Emit only the lines from the line containing "X192476190Y-79482380D01*" through the last line of the entries, unchanged.

▸ Text-based design files:
━━━━━━

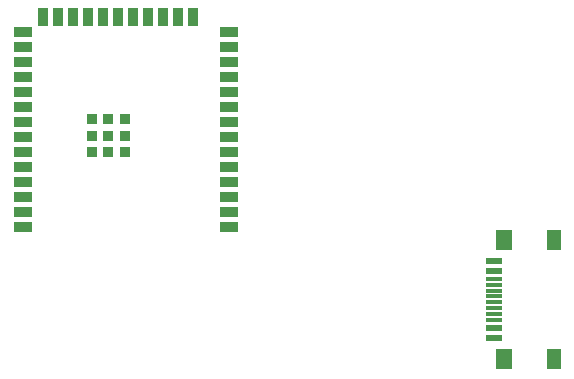
<source format=gbp>
G04*
G04 #@! TF.GenerationSoftware,Altium Limited,Altium Designer,24.3.1 (35)*
G04*
G04 Layer_Color=128*
%FSLAX44Y44*%
%MOMM*%
G71*
G04*
G04 #@! TF.SameCoordinates,F933E494-0B61-492B-8715-CC6E50B89988*
G04*
G04*
G04 #@! TF.FilePolarity,Positive*
G04*
G01*
G75*
%ADD74R,1.4500X0.6000*%
%ADD75R,1.4500X0.3000*%
%ADD76R,1.4500X1.8000*%
%ADD77R,1.2000X1.8000*%
%ADD78R,0.9000X0.9000*%
%ADD79R,1.5000X0.9000*%
%ADD80R,0.9000X1.5000*%
D74*
X604370Y43700D02*
D03*
Y51700D02*
D03*
Y100700D02*
D03*
Y108700D02*
D03*
D75*
Y58700D02*
D03*
Y63700D02*
D03*
Y68700D02*
D03*
Y73700D02*
D03*
Y78700D02*
D03*
Y83700D02*
D03*
Y88700D02*
D03*
Y93700D02*
D03*
D76*
X613520Y126900D02*
D03*
Y25500D02*
D03*
D77*
X655320Y126900D02*
D03*
Y25500D02*
D03*
D78*
X292100Y200660D02*
D03*
Y214660D02*
D03*
Y228660D02*
D03*
X278100D02*
D03*
X264100D02*
D03*
Y214660D02*
D03*
Y200660D02*
D03*
X278100D02*
D03*
Y214660D02*
D03*
D79*
X380600Y137460D02*
D03*
Y150160D02*
D03*
Y162860D02*
D03*
Y175560D02*
D03*
Y188260D02*
D03*
Y200960D02*
D03*
Y213660D02*
D03*
Y226360D02*
D03*
Y239060D02*
D03*
Y251760D02*
D03*
Y264460D02*
D03*
Y277160D02*
D03*
Y289860D02*
D03*
Y302560D02*
D03*
X205600D02*
D03*
Y289860D02*
D03*
Y277160D02*
D03*
Y264460D02*
D03*
Y251760D02*
D03*
Y239060D02*
D03*
Y226360D02*
D03*
Y213660D02*
D03*
Y200960D02*
D03*
Y188260D02*
D03*
Y175560D02*
D03*
Y162860D02*
D03*
Y150160D02*
D03*
Y137460D02*
D03*
D80*
X350250Y315060D02*
D03*
X337550D02*
D03*
X324850D02*
D03*
X312150D02*
D03*
X299450D02*
D03*
X286750D02*
D03*
X274050D02*
D03*
X261350D02*
D03*
X248650D02*
D03*
X235950D02*
D03*
X223250D02*
D03*
M02*

</source>
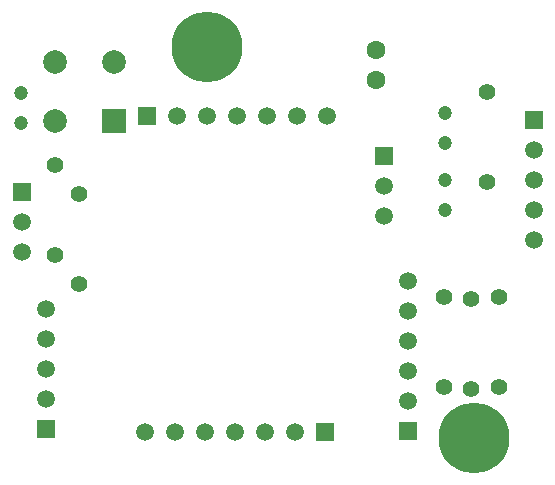
<source format=gbl>
%FSAX43Y43*%
%MOMM*%
G71*
G01*
G75*
G04 Layer_Physical_Order=2*
G04 Layer_Color=16711680*
%ADD10O,2.000X1.000*%
%ADD11R,2.000X1.000*%
%ADD12R,1.000X2.000*%
%ADD13C,0.700*%
%ADD14C,0.254*%
%ADD15C,0.300*%
%ADD16R,2.000X2.000*%
%ADD17C,2.000*%
%ADD18C,1.500*%
%ADD19R,1.500X1.500*%
%ADD20R,1.500X1.500*%
%ADD21C,1.200*%
%ADD22C,1.400*%
%ADD23C,1.600*%
%ADD24C,6.000*%
D16*
X0043989Y0067771D02*
D03*
D17*
Y0072771D02*
D03*
X0038989Y0067771D02*
D03*
Y0072771D02*
D03*
D18*
X0061976Y0068199D02*
D03*
X0059436D02*
D03*
X0056896D02*
D03*
X0054356D02*
D03*
X0049276D02*
D03*
X0051816D02*
D03*
X0066802Y0062230D02*
D03*
Y0059690D02*
D03*
X0036195Y0059182D02*
D03*
Y0056642D02*
D03*
X0079502Y0057658D02*
D03*
Y0060198D02*
D03*
Y0062738D02*
D03*
Y0065278D02*
D03*
X0068834Y0044069D02*
D03*
Y0046609D02*
D03*
Y0049149D02*
D03*
Y0051689D02*
D03*
Y0054229D02*
D03*
X0046609Y0041402D02*
D03*
X0049149D02*
D03*
X0051689D02*
D03*
X0054229D02*
D03*
X0059309D02*
D03*
X0056769D02*
D03*
X0038227Y0051816D02*
D03*
Y0049276D02*
D03*
Y0046736D02*
D03*
Y0044196D02*
D03*
D19*
X0046736Y0068199D02*
D03*
X0061849Y0041402D02*
D03*
D20*
X0066802Y0064770D02*
D03*
X0036195Y0061722D02*
D03*
X0079502Y0067818D02*
D03*
X0068834Y0041529D02*
D03*
X0038227Y0041656D02*
D03*
D21*
X0072009Y0065913D02*
D03*
Y0068453D02*
D03*
X0036068Y0070104D02*
D03*
Y0067564D02*
D03*
X0072009Y0062738D02*
D03*
Y0060198D02*
D03*
D22*
X0041021Y0061595D02*
D03*
Y0053975D02*
D03*
X0038989Y0064008D02*
D03*
Y0056388D02*
D03*
X0075565Y0062611D02*
D03*
Y0070231D02*
D03*
X0076581Y0045212D02*
D03*
Y0052832D02*
D03*
X0074168Y0052705D02*
D03*
Y0045085D02*
D03*
X0071882Y0045212D02*
D03*
Y0052832D02*
D03*
D23*
X0066167Y0073787D02*
D03*
Y0071247D02*
D03*
D24*
X0074422Y0040894D02*
D03*
X0051816Y0074041D02*
D03*
M02*

</source>
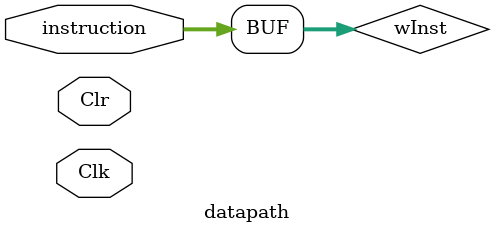
<source format=v>
module datapath(input [31:0] instruction, input Clr, Clk);

	//Wires
	wire wShEn, wRotEn, wRegEn, wRamEn, wInstEn, wMarEn, wMdrEn, wSel, wMdrSel, 
		 wV, wC, wN, wZ, wC_rot, wC_shift, wC_alu, wMFC, wRW;

	wire [1:0] wWordSel;
	wire [3:0] wOp, wRa, wRb, wRc;
	wire [31:0] wRotOut, wShiftOut, wAluOut, wMuxOut, wMdrMuxOut, wRegY0, wRegY1, wInst, wRamOut, wMar, wMdr;
	wire [11:0] wShifter_operand;

	assign wInst = instruction;

	//register32 stat_Reg; 

	//Modules
	instruction_decoder decoder (wShEn, wRotEn, wRegEn, wRamEn, wInstEn, wMarEn, wMdrEn, wMFC, wWordSel, wMdrSel, wSel, wOp, wRa, wRb, 
								 wRc, wShifter_operand, wInst);

	register_file		registers (wRegY0, wRegY1, wAluOut, wRa, wRb, wRc, wRegEn, Clk, Clr);

	rightRotator_32		rRotator (wRotOut, wC_rot, wShifter_operand, wRotEn, wC);
	
	shifter_32			shift (wShiftOut, wC_shift, wRegY1, wShifter_operand, wC, wShEn);

	mux_2x1				mux2_1 (wMuxOut, wSel, wRotOut, wShiftOut);

	mux_2x1				mdrMux (wMdrMuxOut, wMdrSel, wAluOut, wRamOut);

	arm_alu				alu (wAluOut, wV, wC_alu, wN, wZ, wRegY0, wMuxOut, wOp, wC );

	memory_unit			ram (wRamOut, wMFC, wRamEn, wRW, wMar, wMdr, wWordSel);

	register32 			instRegister (wInst, wRamOut, wInstEn, Clr, Clk);

	register32 			mdr (wMdr, wMdrMuxOut, wMdrEn, Clr, Clk);

	register32 			mar (wMar, wAluOut, wMarEn, Clr, Clk);

endmodule
</source>
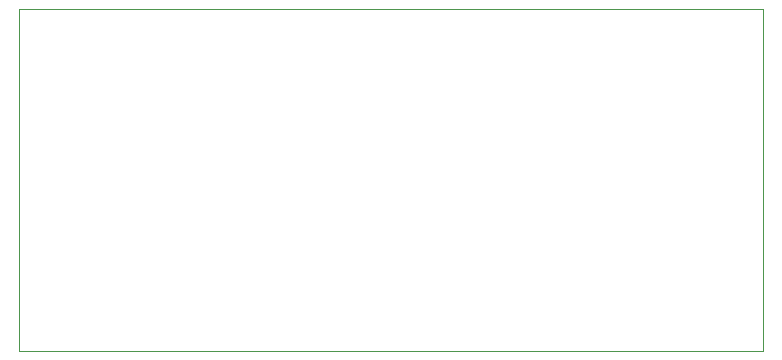
<source format=gbr>
%TF.GenerationSoftware,KiCad,Pcbnew,8.0.6*%
%TF.CreationDate,2025-03-30T17:41:47+02:00*%
%TF.ProjectId,vmc,766d632e-6b69-4636-9164-5f7063625858,rev?*%
%TF.SameCoordinates,Original*%
%TF.FileFunction,Profile,NP*%
%FSLAX46Y46*%
G04 Gerber Fmt 4.6, Leading zero omitted, Abs format (unit mm)*
G04 Created by KiCad (PCBNEW 8.0.6) date 2025-03-30 17:41:47*
%MOMM*%
%LPD*%
G01*
G04 APERTURE LIST*
%TA.AperFunction,Profile*%
%ADD10C,0.050000*%
%TD*%
G04 APERTURE END LIST*
D10*
X100000000Y-50000000D02*
X163000000Y-50000000D01*
X163000000Y-79000000D01*
X100000000Y-79000000D01*
X100000000Y-50000000D01*
M02*

</source>
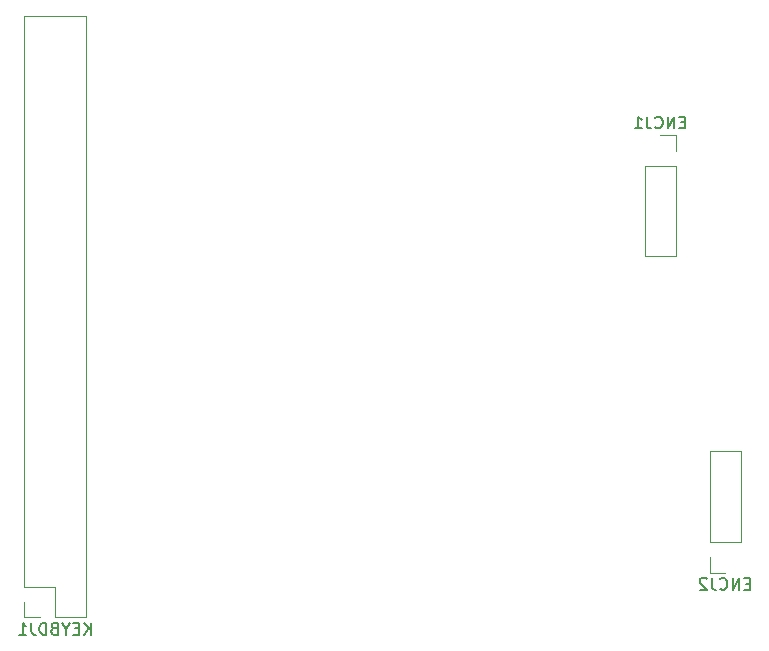
<source format=gbr>
G04 #@! TF.GenerationSoftware,KiCad,Pcbnew,(5.1.5)-3*
G04 #@! TF.CreationDate,2020-01-30T23:29:56+01:00*
G04 #@! TF.ProjectId,3003,33303033-2e6b-4696-9361-645f70636258,rev?*
G04 #@! TF.SameCoordinates,Original*
G04 #@! TF.FileFunction,Legend,Bot*
G04 #@! TF.FilePolarity,Positive*
%FSLAX46Y46*%
G04 Gerber Fmt 4.6, Leading zero omitted, Abs format (unit mm)*
G04 Created by KiCad (PCBNEW (5.1.5)-3) date 2020-01-30 23:29:56*
%MOMM*%
%LPD*%
G04 APERTURE LIST*
%ADD10C,0.120000*%
%ADD11C,0.150000*%
G04 APERTURE END LIST*
D10*
X189830000Y-40970000D02*
X188500000Y-40970000D01*
X189830000Y-42300000D02*
X189830000Y-40970000D01*
X189830000Y-43570000D02*
X187170000Y-43570000D01*
X187170000Y-43570000D02*
X187170000Y-51250000D01*
X189830000Y-43570000D02*
X189830000Y-51250000D01*
X189830000Y-51250000D02*
X187170000Y-51250000D01*
X192670000Y-78030000D02*
X194000000Y-78030000D01*
X192670000Y-76700000D02*
X192670000Y-78030000D01*
X192670000Y-75430000D02*
X195330000Y-75430000D01*
X195330000Y-75430000D02*
X195330000Y-67750000D01*
X192670000Y-75430000D02*
X192670000Y-67750000D01*
X192670000Y-67750000D02*
X195330000Y-67750000D01*
X134670000Y-81830000D02*
X136000000Y-81830000D01*
X134670000Y-80500000D02*
X134670000Y-81830000D01*
X137270000Y-81830000D02*
X139870000Y-81830000D01*
X137270000Y-79230000D02*
X137270000Y-81830000D01*
X134670000Y-79230000D02*
X137270000Y-79230000D01*
X139870000Y-81830000D02*
X139870000Y-30910000D01*
X134670000Y-79230000D02*
X134670000Y-30910000D01*
X134670000Y-30910000D02*
X139870000Y-30910000D01*
D11*
X190595238Y-39898571D02*
X190261904Y-39898571D01*
X190119047Y-40422380D02*
X190595238Y-40422380D01*
X190595238Y-39422380D01*
X190119047Y-39422380D01*
X189690476Y-40422380D02*
X189690476Y-39422380D01*
X189119047Y-40422380D01*
X189119047Y-39422380D01*
X188071428Y-40327142D02*
X188119047Y-40374761D01*
X188261904Y-40422380D01*
X188357142Y-40422380D01*
X188500000Y-40374761D01*
X188595238Y-40279523D01*
X188642857Y-40184285D01*
X188690476Y-39993809D01*
X188690476Y-39850952D01*
X188642857Y-39660476D01*
X188595238Y-39565238D01*
X188500000Y-39470000D01*
X188357142Y-39422380D01*
X188261904Y-39422380D01*
X188119047Y-39470000D01*
X188071428Y-39517619D01*
X187357142Y-39422380D02*
X187357142Y-40136666D01*
X187404761Y-40279523D01*
X187500000Y-40374761D01*
X187642857Y-40422380D01*
X187738095Y-40422380D01*
X186357142Y-40422380D02*
X186928571Y-40422380D01*
X186642857Y-40422380D02*
X186642857Y-39422380D01*
X186738095Y-39565238D01*
X186833333Y-39660476D01*
X186928571Y-39708095D01*
X196095238Y-78958571D02*
X195761904Y-78958571D01*
X195619047Y-79482380D02*
X196095238Y-79482380D01*
X196095238Y-78482380D01*
X195619047Y-78482380D01*
X195190476Y-79482380D02*
X195190476Y-78482380D01*
X194619047Y-79482380D01*
X194619047Y-78482380D01*
X193571428Y-79387142D02*
X193619047Y-79434761D01*
X193761904Y-79482380D01*
X193857142Y-79482380D01*
X194000000Y-79434761D01*
X194095238Y-79339523D01*
X194142857Y-79244285D01*
X194190476Y-79053809D01*
X194190476Y-78910952D01*
X194142857Y-78720476D01*
X194095238Y-78625238D01*
X194000000Y-78530000D01*
X193857142Y-78482380D01*
X193761904Y-78482380D01*
X193619047Y-78530000D01*
X193571428Y-78577619D01*
X192857142Y-78482380D02*
X192857142Y-79196666D01*
X192904761Y-79339523D01*
X193000000Y-79434761D01*
X193142857Y-79482380D01*
X193238095Y-79482380D01*
X192428571Y-78577619D02*
X192380952Y-78530000D01*
X192285714Y-78482380D01*
X192047619Y-78482380D01*
X191952380Y-78530000D01*
X191904761Y-78577619D01*
X191857142Y-78672857D01*
X191857142Y-78768095D01*
X191904761Y-78910952D01*
X192476190Y-79482380D01*
X191857142Y-79482380D01*
X140270000Y-83282380D02*
X140270000Y-82282380D01*
X139698571Y-83282380D02*
X140127142Y-82710952D01*
X139698571Y-82282380D02*
X140270000Y-82853809D01*
X139270000Y-82758571D02*
X138936666Y-82758571D01*
X138793809Y-83282380D02*
X139270000Y-83282380D01*
X139270000Y-82282380D01*
X138793809Y-82282380D01*
X138174761Y-82806190D02*
X138174761Y-83282380D01*
X138508095Y-82282380D02*
X138174761Y-82806190D01*
X137841428Y-82282380D01*
X137174761Y-82758571D02*
X137031904Y-82806190D01*
X136984285Y-82853809D01*
X136936666Y-82949047D01*
X136936666Y-83091904D01*
X136984285Y-83187142D01*
X137031904Y-83234761D01*
X137127142Y-83282380D01*
X137508095Y-83282380D01*
X137508095Y-82282380D01*
X137174761Y-82282380D01*
X137079523Y-82330000D01*
X137031904Y-82377619D01*
X136984285Y-82472857D01*
X136984285Y-82568095D01*
X137031904Y-82663333D01*
X137079523Y-82710952D01*
X137174761Y-82758571D01*
X137508095Y-82758571D01*
X136508095Y-83282380D02*
X136508095Y-82282380D01*
X136270000Y-82282380D01*
X136127142Y-82330000D01*
X136031904Y-82425238D01*
X135984285Y-82520476D01*
X135936666Y-82710952D01*
X135936666Y-82853809D01*
X135984285Y-83044285D01*
X136031904Y-83139523D01*
X136127142Y-83234761D01*
X136270000Y-83282380D01*
X136508095Y-83282380D01*
X135222380Y-82282380D02*
X135222380Y-82996666D01*
X135270000Y-83139523D01*
X135365238Y-83234761D01*
X135508095Y-83282380D01*
X135603333Y-83282380D01*
X134222380Y-83282380D02*
X134793809Y-83282380D01*
X134508095Y-83282380D02*
X134508095Y-82282380D01*
X134603333Y-82425238D01*
X134698571Y-82520476D01*
X134793809Y-82568095D01*
M02*

</source>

━━━━━━

▸ Answer space:
X192476190Y-79482380D01*
X191857142Y-79482380D01*
X140270000Y-83282380D02*
X140270000Y-82282380D01*
X139698571Y-83282380D02*
X140127142Y-82710952D01*
X139698571Y-82282380D02*
X140270000Y-82853809D01*
X139270000Y-82758571D02*
X138936666Y-82758571D01*
X138793809Y-83282380D02*
X139270000Y-83282380D01*
X139270000Y-82282380D01*
X138793809Y-82282380D01*
X138174761Y-82806190D02*
X138174761Y-83282380D01*
X138508095Y-82282380D02*
X138174761Y-82806190D01*
X137841428Y-82282380D01*
X137174761Y-82758571D02*
X137031904Y-82806190D01*
X136984285Y-82853809D01*
X136936666Y-82949047D01*
X136936666Y-83091904D01*
X136984285Y-83187142D01*
X137031904Y-83234761D01*
X137127142Y-83282380D01*
X137508095Y-83282380D01*
X137508095Y-82282380D01*
X137174761Y-82282380D01*
X137079523Y-82330000D01*
X137031904Y-82377619D01*
X136984285Y-82472857D01*
X136984285Y-82568095D01*
X137031904Y-82663333D01*
X137079523Y-82710952D01*
X137174761Y-82758571D01*
X137508095Y-82758571D01*
X136508095Y-83282380D02*
X136508095Y-82282380D01*
X136270000Y-82282380D01*
X136127142Y-82330000D01*
X136031904Y-82425238D01*
X135984285Y-82520476D01*
X135936666Y-82710952D01*
X135936666Y-82853809D01*
X135984285Y-83044285D01*
X136031904Y-83139523D01*
X136127142Y-83234761D01*
X136270000Y-83282380D01*
X136508095Y-83282380D01*
X135222380Y-82282380D02*
X135222380Y-82996666D01*
X135270000Y-83139523D01*
X135365238Y-83234761D01*
X135508095Y-83282380D01*
X135603333Y-83282380D01*
X134222380Y-83282380D02*
X134793809Y-83282380D01*
X134508095Y-83282380D02*
X134508095Y-82282380D01*
X134603333Y-82425238D01*
X134698571Y-82520476D01*
X134793809Y-82568095D01*
M02*

</source>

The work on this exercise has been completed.